Your data warehouse is the single source of truth. SignalSmith orchestrates the work, but the compute happens where your data already lives.
How It Works
1. Connect Your Data
SignalSmith starts with the data already in your warehouse — or helps you get it there:
- Existing warehouse tables — Point SignalSmith at tables and views you already have in Snowflake, BigQuery, or Databricks
- Loaders — Pull data from SaaS applications (Salesforce, HubSpot, Stripe, and more) directly into your warehouse on a schedule
- Events API — Collect real-time event streams from web, mobile, and server-side sources (Segment-compatible)
No data is moved out of your warehouse for processing. SignalSmith reads from your tables and writes results back to your warehouse.
2. Model and Organize
Once your data is connected, you shape it into a structured customer data layer:
- Models — SQL queries that transform raw tables into clean, structured records. Models are evaluated natively on your warehouse and produce typed result sets.
- Schema & Entity Types — Define the objects in your data universe (User, Account, Order, etc.) and the relationships between them. Entity types provide a shared vocabulary across the platform.
- Traits — Computed attributes about your customers. Traits can be aggregations (total purchases), SQL expressions (days since last login), or formulas (LTV tier). Traits are materialized in your warehouse and available for audience building.
3. Resolve Identity
Customers interact with your business across many systems, creating fragmented records. Identity resolution unifies them:
- Define identifier families — email, phone, device ID, loyalty number — that link records across entity types
- Configure merge rules and limit rules to control how aggressively records are linked
- Run resolution to produce an identity graph that maps all source records to unified clusters
- Create golden records — a single best profile for each cluster, with per-attribute survivorship strategies (most recent, most frequent, source priority, and more)
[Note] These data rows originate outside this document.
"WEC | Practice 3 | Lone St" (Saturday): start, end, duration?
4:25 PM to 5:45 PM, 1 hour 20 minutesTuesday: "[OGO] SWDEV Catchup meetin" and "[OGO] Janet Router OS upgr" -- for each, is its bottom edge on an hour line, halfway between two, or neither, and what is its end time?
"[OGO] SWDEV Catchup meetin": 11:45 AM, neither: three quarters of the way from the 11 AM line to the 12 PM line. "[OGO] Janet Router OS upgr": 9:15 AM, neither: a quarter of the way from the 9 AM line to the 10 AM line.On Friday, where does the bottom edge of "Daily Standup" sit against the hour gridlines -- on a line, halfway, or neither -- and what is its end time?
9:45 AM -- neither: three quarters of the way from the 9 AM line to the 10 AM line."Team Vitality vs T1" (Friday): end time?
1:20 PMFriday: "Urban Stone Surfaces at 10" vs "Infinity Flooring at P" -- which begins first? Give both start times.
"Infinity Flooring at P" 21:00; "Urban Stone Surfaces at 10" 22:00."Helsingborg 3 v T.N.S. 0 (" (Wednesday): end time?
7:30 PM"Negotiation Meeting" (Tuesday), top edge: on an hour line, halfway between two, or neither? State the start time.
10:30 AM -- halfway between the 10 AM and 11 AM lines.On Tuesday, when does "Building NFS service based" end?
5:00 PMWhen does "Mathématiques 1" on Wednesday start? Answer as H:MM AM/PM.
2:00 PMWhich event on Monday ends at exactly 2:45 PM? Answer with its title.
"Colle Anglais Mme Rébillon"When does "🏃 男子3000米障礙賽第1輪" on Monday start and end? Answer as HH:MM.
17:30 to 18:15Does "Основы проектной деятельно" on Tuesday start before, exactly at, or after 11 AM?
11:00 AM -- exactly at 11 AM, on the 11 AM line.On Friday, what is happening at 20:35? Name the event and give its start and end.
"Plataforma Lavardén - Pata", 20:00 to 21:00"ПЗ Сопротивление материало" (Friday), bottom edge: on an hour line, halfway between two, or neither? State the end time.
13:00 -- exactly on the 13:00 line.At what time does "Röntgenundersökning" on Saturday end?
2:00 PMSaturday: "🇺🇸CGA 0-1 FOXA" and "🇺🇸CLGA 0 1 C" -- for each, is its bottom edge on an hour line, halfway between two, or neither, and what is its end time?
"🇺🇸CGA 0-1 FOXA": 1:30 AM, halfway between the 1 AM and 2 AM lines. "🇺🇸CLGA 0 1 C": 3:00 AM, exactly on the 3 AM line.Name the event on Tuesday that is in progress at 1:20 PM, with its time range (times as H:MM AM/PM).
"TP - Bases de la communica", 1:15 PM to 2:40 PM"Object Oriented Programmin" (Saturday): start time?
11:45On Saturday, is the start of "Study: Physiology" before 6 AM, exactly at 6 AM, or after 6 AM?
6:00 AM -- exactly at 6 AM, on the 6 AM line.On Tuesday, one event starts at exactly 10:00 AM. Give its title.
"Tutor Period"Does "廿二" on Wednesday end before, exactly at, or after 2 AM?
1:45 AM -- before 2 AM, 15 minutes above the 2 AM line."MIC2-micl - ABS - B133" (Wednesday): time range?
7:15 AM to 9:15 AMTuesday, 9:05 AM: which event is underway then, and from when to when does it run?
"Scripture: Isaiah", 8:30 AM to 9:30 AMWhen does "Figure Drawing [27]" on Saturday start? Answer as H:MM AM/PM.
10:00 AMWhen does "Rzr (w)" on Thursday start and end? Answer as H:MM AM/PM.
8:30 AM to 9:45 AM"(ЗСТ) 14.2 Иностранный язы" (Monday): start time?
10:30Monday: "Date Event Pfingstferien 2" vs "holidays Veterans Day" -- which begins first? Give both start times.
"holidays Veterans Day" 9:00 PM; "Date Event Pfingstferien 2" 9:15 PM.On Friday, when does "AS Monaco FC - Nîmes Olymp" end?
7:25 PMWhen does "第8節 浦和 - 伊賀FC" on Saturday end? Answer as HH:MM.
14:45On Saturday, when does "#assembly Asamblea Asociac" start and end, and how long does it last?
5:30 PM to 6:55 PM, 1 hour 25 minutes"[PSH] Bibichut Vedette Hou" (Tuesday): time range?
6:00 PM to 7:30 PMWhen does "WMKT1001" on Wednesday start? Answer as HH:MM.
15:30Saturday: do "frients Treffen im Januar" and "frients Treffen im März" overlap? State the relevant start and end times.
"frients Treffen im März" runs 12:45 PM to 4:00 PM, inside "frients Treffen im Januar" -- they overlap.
Identity resolution runs in your warehouse. The output is a set of tables (identity graph and golden records) that other features build on.
4. Build Audiences
Audiences let you segment your customers using the full richness of your data layer:
- Filter on model attributes, traits, golden record fields, and event properties
- Combine conditions with AND/OR logic using a visual builder — or write SQL directly
- Preview audience size and composition before activating
- Audiences that reference an identity graph automatically operate on unified profiles, not fragmented source records
All audience queries execute inside your warehouse. No customer data is extracted for segmentation.
5. Activate
Push your data to the tools where your teams take action:
- Audience Syncs — Send audience membership and selected attributes to destinations. Supports mirror (full refresh), additive (add only), and subtractive (remove only) modes.
- Data Syncs — Move model output to external tools on a schedule, with field mapping and sync modes (upsert, mirror, append).
- Journeys — Orchestrate multi-step, multi-channel workflows. Customers enter based on triggers (audience membership, events) and move through branches, waits, and actions.
SignalSmith connects to 50+ destinations across advertising (Google Ads, Meta, TikTok), CRM (Salesforce, HubSpot), marketing (Braze, Iterable, Klaviyo), analytics (Mixpanel, Amplitude), streaming (Kafka, Webhooks), and more.
Only the data you explicitly activate leaves your warehouse.
Governance and Security
SignalSmith provides controls to manage access and data flow:
- RBAC — Role-based access control with custom roles and permissions at the workspace level
- Destination Filters — Control which audiences and data can be synced to each destination
- Access Filters — Row-level access control so teams only see the data they should
- Consent Management — Enforce user consent preferences across event forwarding and syncs
Supported Warehouses
| Warehouse | Status |
|---|---|
| Snowflake | Fully supported |
| Google BigQuery | Fully supported |
| Databricks | Fully supported |
SignalSmith generates dialect-specific SQL for each warehouse, so models, traits, audiences, and identity resolution work consistently regardless of which warehouse you use.
Design Principles
- Warehouse-native — All compute runs in your warehouse. SignalSmith orchestrates; your warehouse executes.
- Composable — Each capability (models, traits, audiences, identity, syncs) works independently and composes with the others. Use only what you need.
- No data extraction — Customer data stays in your warehouse for all processing. Only the records you activate are sent to destinations.
- No vendor lock-in — Works with all major cloud warehouses and 50+ destination integrations.
- API-first — Every action available in the UI has a corresponding REST API endpoint for automation and integration.